Annie Baker’s Pulitzer Prize-winning play is a “mighty achievement”, says our new critic Sarah Crompton
Annie Baker‘s play arrives from New York laden with prizes, including the Pulitzer – and burdened by a reputation for daunting length. "Running time approximately 3 hours 15 minutes. Interval after one hour and 40 minutes" warns the sign on the way into the Dorfman.
Yet those who ignore the acclaim and leave half-way are missing a treat. This is a play rich in humour and insight that reveals its purpose slowly but to devastating and memorable effect.
The setting is a movie theatre in Worcester County, Massachusetts, in the summer of 2012, at exactly the moment when the flicks of the title, the films captured on celluloid and screened via a projector, were about to be replaced by digital.
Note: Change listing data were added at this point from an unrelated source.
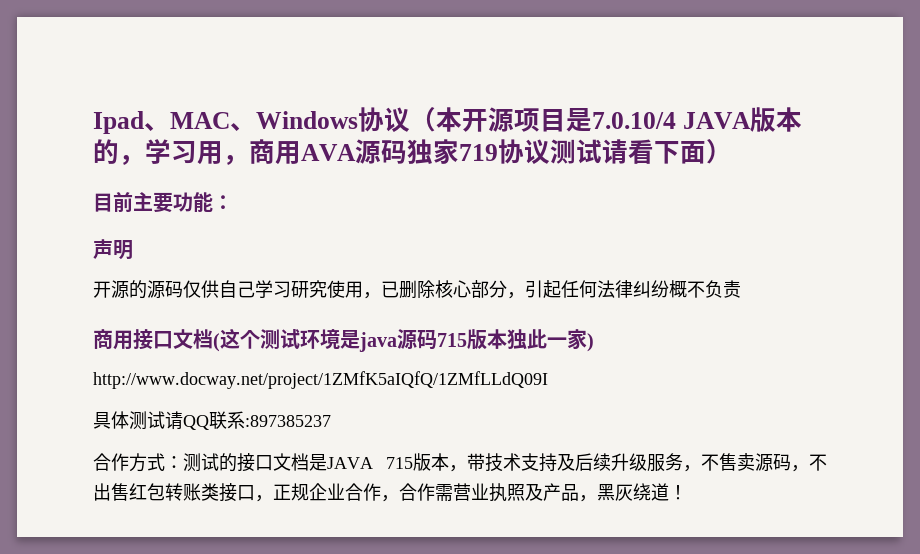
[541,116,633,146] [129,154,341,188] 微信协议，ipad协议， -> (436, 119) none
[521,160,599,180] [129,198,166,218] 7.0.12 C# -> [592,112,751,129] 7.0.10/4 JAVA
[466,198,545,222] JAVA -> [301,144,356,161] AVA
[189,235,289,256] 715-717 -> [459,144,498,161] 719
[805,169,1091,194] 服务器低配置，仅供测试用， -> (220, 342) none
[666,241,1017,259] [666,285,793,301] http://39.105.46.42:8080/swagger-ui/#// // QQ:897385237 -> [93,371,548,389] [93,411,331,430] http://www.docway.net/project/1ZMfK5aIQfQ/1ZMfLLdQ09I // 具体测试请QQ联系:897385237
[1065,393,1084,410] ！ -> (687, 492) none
It opens in a darkness illuminated only by the flickering light (and sound) of a 35 mm projector rolling the credits When the lights go up, David Zinn‘s design reveals an empty auditorium that has faded from grandeur into flea-pit squalor, rows of coral seats tipped up waiting for the next showing.
After a while, our protagonists eventually appear, Sam (Matthew Maher) is showing new boy Avery (Jaygann Ayeh) the art of the "walk through" – the act of sweeping up the detritus left by the departed audience. Their conversation is desultory, concerned with banalities and punctuated by a game in which Avery reveals a nerdish knowledge of cinema that can link Michael J Fox to Britney Spears in just six films of separation.
Nothing much happens. But in a series of short scenes, both funny and sad, we learn the story of these lives – and that of Rose, the projectionist, a woman who peppers her sentences with "totally" and "awesome" and expresses the fear that there is something really wrong with her.
There’s something really wrong with everybody on the stage, yet as their anxieties and hopes are exposed, as friendship blossoms and is betrayed in half-sentences and halting prose, we come to understand and care about these people. The performances are staggering; Maher and Louisa Krause (as Rose) are from the original cast and their apparently unselfconscious naturalism, the nuance and subtlety of every glance is breathtakingly revealing. Ayeh, a recent RADA graduate, pretty much matches them each step of the way.
But what makes The Flick so original and captivating, in Sam Gold‘s clear-eyed direction, is the way form really does match content. Its basic story is quite simple, even sentimental – yet it smuggles into its apparent artlessness, themes of performance and reality, of dream and illusion, of the small compromises that people make that destroy them.
Above all, its quiet unfolding makes you watch and listen. Film is different from digital because it has a fraction of darkness between every frame; the viewer has to imagine the moving image. Baker and Gold achieve the same effect, conjuring a stillness that is almost like a painting, rewarding patience, forcing you to pay attention. It’s a mighty achievement.
The Flick runs at the Dorfman Theatre until 15 June.